> _What to work on_
Write the next part of the article about the historical researchers behind "Boardwalk Empire," starting right after its final sentence.

> _Text passage_
Last week, the news came out from HBO that “Boardwalk Empire” will have a fourth season in 2013. Many of us in this area who have been caught up in the television series are delighted to hear that the show will be continued for another year.
I thought you would be interested in the following information that came from “TV Fact-Checkers: Ginning Up Boardwalk Empire’s Boozy Gangster Paradise,” which was written by Angela Watercutter.
Have you ever wondered how they’ve come up with the information about Atlantic City’s history and the specific characters in the show? Besides reading “Boardwalk Empire,” written by Nelson Johnson, two former locals were selected by executive producer Terence Winter, who sought detail-oriented researchers who could make everything as historically accurate as possible.
Edward McGinty and Vicki Gold Levi are Atlantic City natives whose connection to the town goes back to the days of Prohibition. McGinty’s grandfather worked at the Ritz-Carlton Hotel when Nucky Johnson was living there; Gold Levi met the man himself as a kid.

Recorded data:
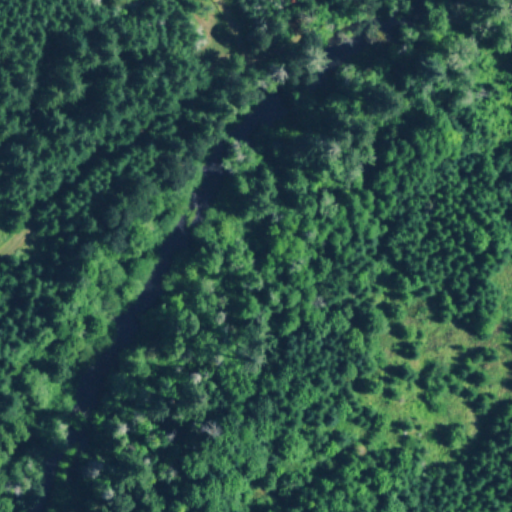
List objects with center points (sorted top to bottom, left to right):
river: (218, 244)
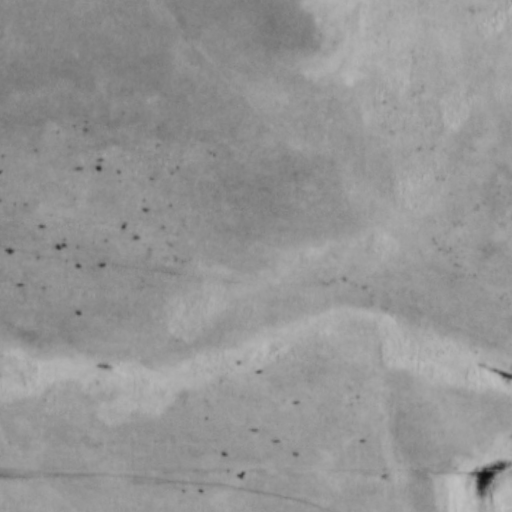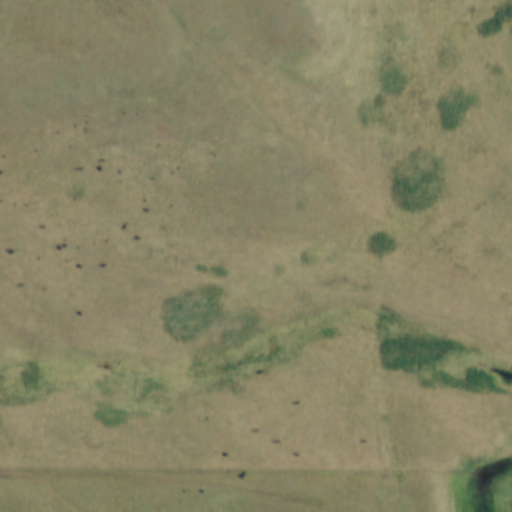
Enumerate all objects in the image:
road: (499, 295)
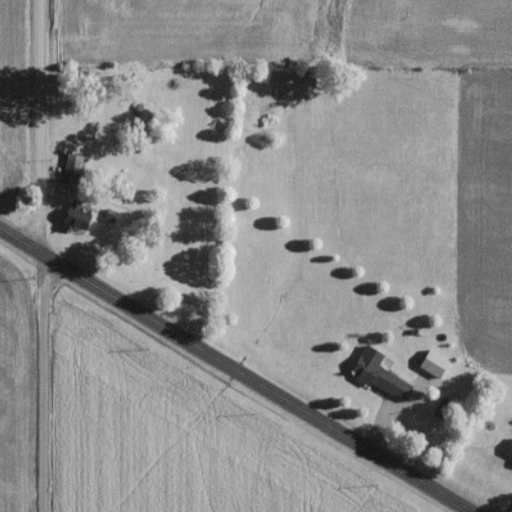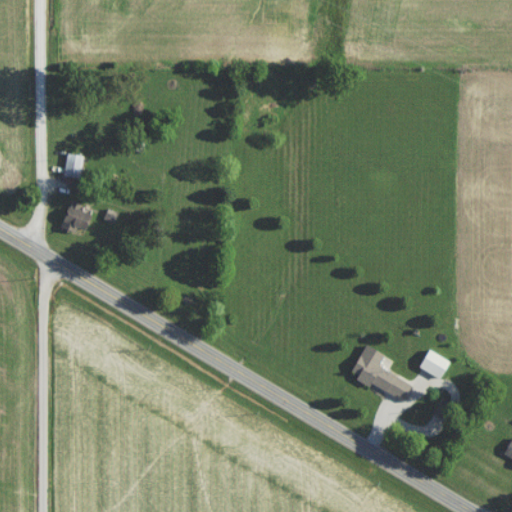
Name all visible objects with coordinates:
building: (71, 170)
building: (75, 223)
road: (42, 256)
road: (240, 367)
building: (379, 379)
building: (507, 455)
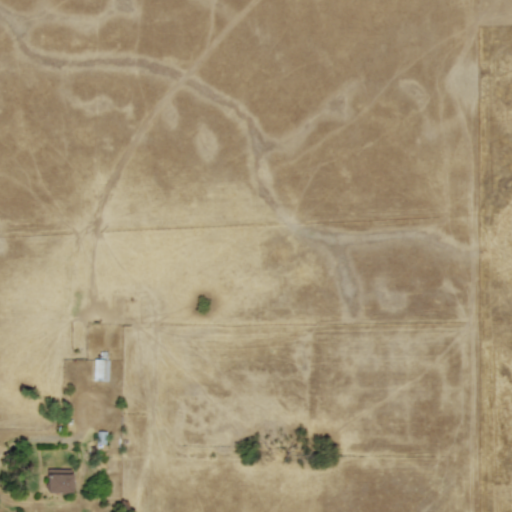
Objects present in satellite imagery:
building: (98, 369)
building: (98, 370)
road: (33, 439)
building: (56, 480)
building: (56, 481)
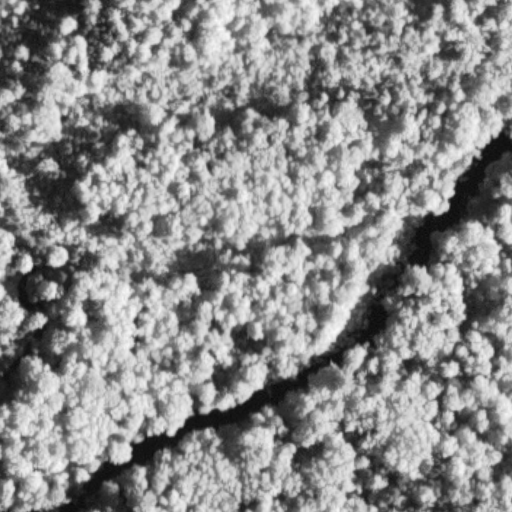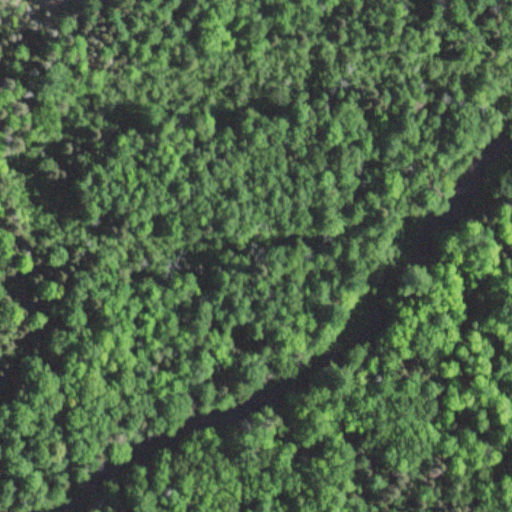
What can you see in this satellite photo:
river: (439, 262)
river: (211, 430)
river: (51, 511)
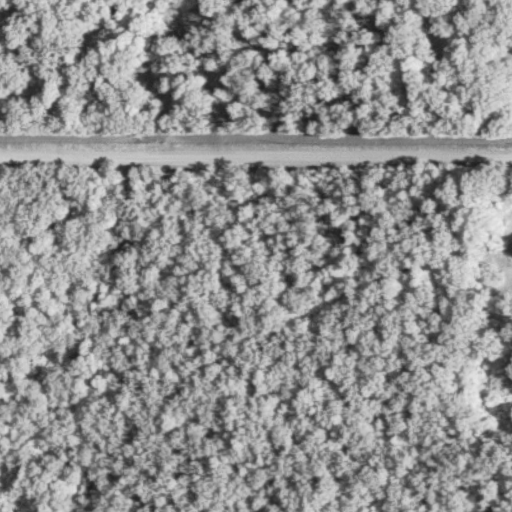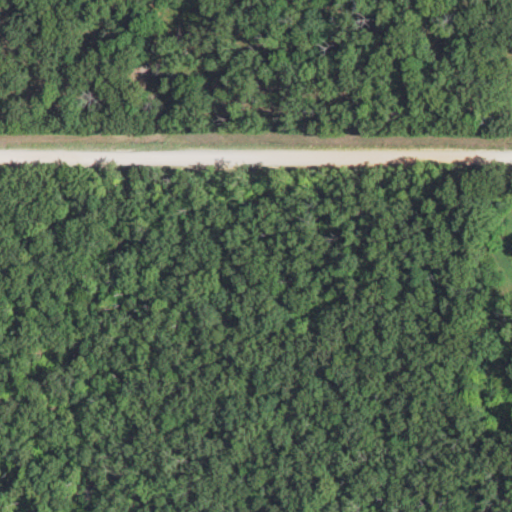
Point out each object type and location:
road: (255, 155)
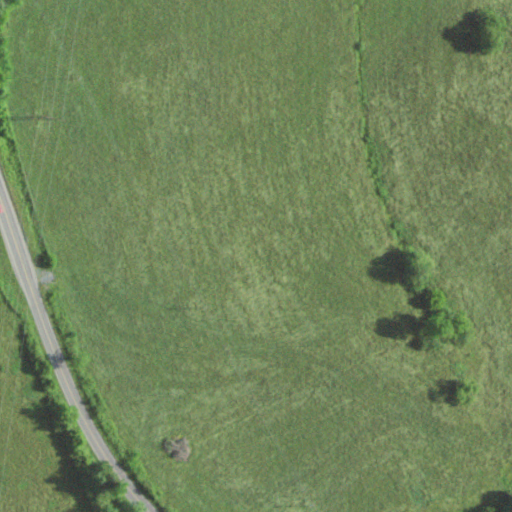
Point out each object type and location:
power tower: (42, 118)
road: (58, 362)
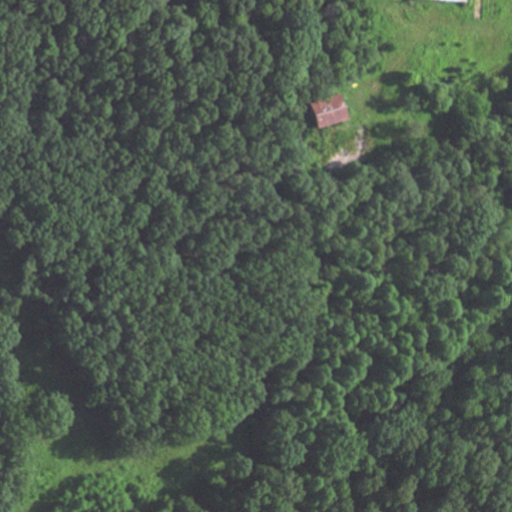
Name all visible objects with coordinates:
building: (438, 2)
building: (476, 12)
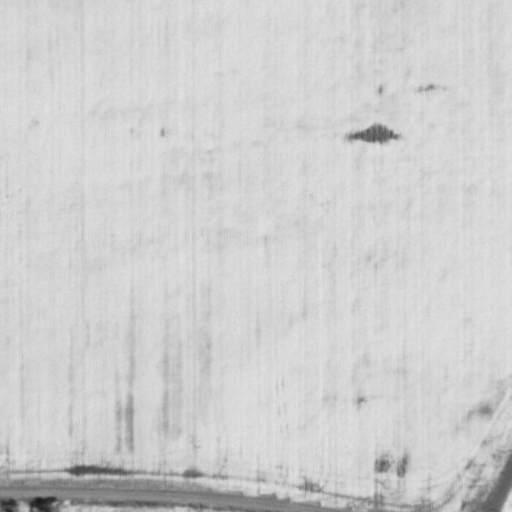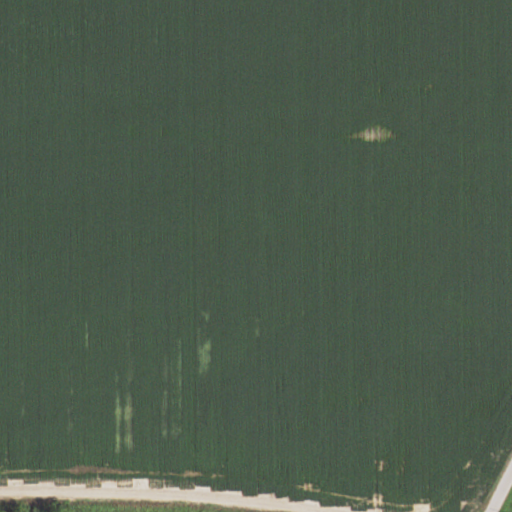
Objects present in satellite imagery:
road: (498, 487)
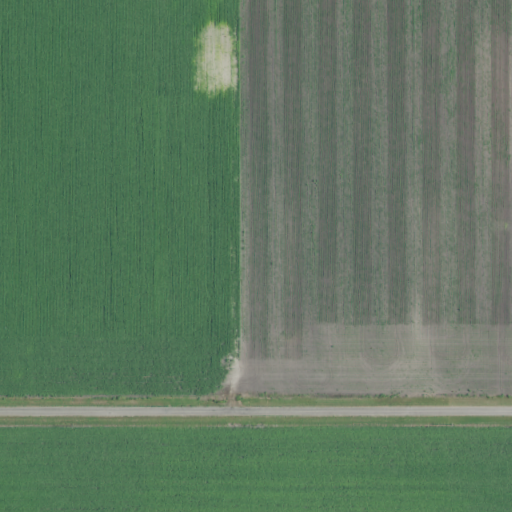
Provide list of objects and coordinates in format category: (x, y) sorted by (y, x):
road: (256, 409)
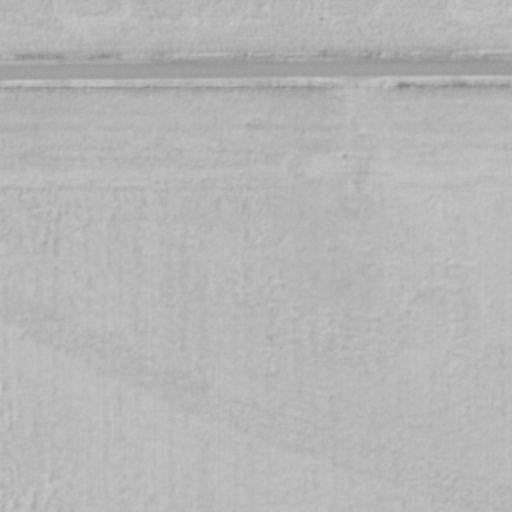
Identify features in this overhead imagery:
road: (256, 67)
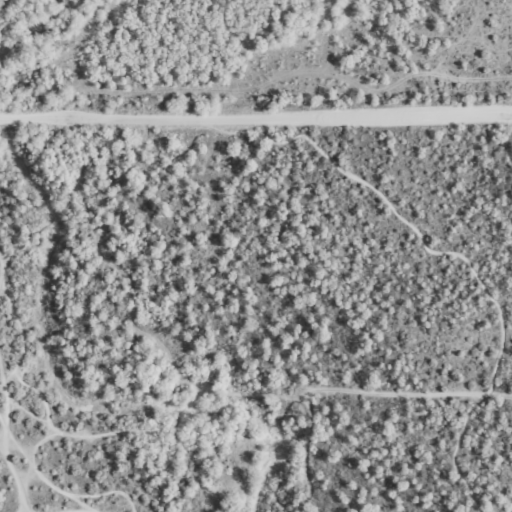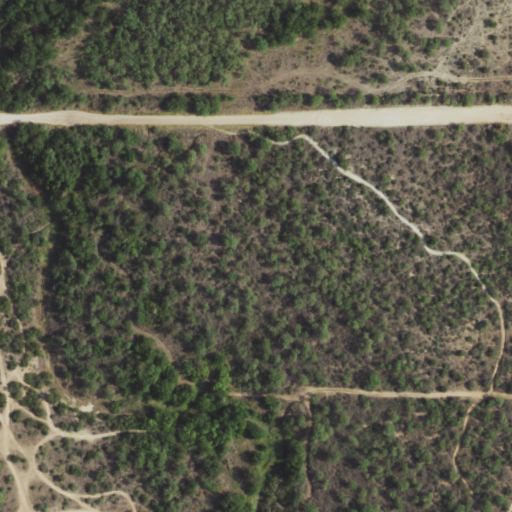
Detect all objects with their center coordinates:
road: (256, 116)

> _Written response_
Winter met McGinty in Los Angeles. McGinty showed up with a shopping bag full of photographs, many of which were of his grandfather, who worked as a bellman in the actual Ritz-Carlton Hotel. Winter said, “You’re hired. I mean, I don’t know for what, but you’ve got to come to work with me.”
McGinty noted that at the end of the interview he pulled out a photo with his grandmother and grandfather standing on the Boardwalk, probably around 1922, and then the picture of his grandfather in the bellman’s outfit.
Winter noted that McGinty is basically in charge of the research and also an actor on the show. He played one of the ward bosses — he is Ward Boss Boyd. He’s like a big, burly guy with a mustache. He stated, “The name Boyd is actually a historical reference to one of the political operatives who was a fishing buddy of his grandfather.”
Winter was talking about a certain scene, and he just looked up at McGinty and said, “With that face, you should be one of the ward bosses.” Again, he said he thought he was kidding, but the next night Winter called him and said, “No, I’m serious. You have to go audition in the morning.”
Gold Levi stated: “When I went to the Boardwalk (set) for the first time in Brooklyn, I was in tears — it was so good. It was more the Boardwalk of my childhood than the Boardwalk of today, even though it was 1920. It was pristine ... the colors were right. Everything about it was perfect.”
McGinty and Gold Levi, being natives, were asked if they feel a responsibility to do the city justice with the show.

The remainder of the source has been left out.